Open the Rails request duration by controller per project graph. Change the project filter appropriately. If the RawController is using most time, it’s possible that the repo is being used as a static content backend. This is often fine, but it’s worth looking inside the repo using your admin account to see what sort of files are being served up. Exercise judgement in whether or not to block the account, notifying support and/or SecOps if you do.

When you haven’t found a cause for the saturation, and traffic doesn’t seem to be stabilizing again, you might want to restart the gitaly process.

To restart Gitaly, log into the affected server and follow one of the following procedures.

NOTE: Be aware this will disrupt traffic to the Gitaly node. But considering the node is saturated already, this might not be an issue.
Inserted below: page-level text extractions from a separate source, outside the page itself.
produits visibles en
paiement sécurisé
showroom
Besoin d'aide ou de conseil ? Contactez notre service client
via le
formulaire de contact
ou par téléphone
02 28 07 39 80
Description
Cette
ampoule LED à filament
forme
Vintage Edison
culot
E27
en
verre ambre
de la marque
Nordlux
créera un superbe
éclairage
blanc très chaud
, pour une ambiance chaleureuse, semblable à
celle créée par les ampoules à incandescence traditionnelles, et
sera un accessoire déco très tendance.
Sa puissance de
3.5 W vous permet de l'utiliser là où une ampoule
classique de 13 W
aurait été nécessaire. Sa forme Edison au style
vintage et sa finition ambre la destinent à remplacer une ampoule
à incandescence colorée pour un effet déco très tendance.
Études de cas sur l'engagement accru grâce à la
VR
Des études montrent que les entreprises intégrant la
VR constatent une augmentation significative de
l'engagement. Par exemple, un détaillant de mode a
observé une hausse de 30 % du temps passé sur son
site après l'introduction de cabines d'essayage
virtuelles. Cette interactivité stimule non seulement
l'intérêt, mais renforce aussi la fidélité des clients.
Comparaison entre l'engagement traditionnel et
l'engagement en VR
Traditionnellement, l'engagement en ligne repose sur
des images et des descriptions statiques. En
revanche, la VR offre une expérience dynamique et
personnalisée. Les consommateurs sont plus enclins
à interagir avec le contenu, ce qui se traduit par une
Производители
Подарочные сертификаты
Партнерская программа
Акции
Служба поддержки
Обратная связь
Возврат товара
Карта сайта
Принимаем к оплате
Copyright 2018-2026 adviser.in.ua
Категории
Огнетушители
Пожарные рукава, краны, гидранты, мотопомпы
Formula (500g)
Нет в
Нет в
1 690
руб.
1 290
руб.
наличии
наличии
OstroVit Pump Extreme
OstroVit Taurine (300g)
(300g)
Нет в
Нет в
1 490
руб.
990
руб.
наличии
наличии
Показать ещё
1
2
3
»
When you want to restart Gitaly, it’s preferred to do this through gitlab-ctl:

Terminal window
sudo gitlab-ctl restart gitaly

This will ensure the minimum of downtime.

If you want to be sure all child git processes get drained you can consider to stop Gitaly, but keep in mind this will block all traffic for a while.

In this case it’s preferred to soft shutdown Gitaly. Shutting down Gitaly with a SIGABRT signal, will make it print Goroutine information into the logs. To soft shutdown Gitaly:

  1. Elevate yourself to root with sudo -i

  2. Find the process id of Gitaly with: sudo gitlab-ctl status gitaly. You can find the pid in the output:

    run: gitaly: (pid 828315) 12043s; run: log: (pid 4018578) 8456659s
  3. Send SIGABRT to this process:

    kill -6 828315
  4. Locate the log file at /var/log/gitlab/gitaly/current. Copy it to your machine and share it with the Gitaly engineers.

If these steps don’t work, stop Gitaly through gitlab-ctl:

Terminal window
sudo gitlab-ctl stop gitaly

Now you can check with ps if any git process is running:

Terminal window
ps aux | grep git

If all is stopped, you can start Gitaly again:

Terminal window
sudo gitlab-ctl start gitaly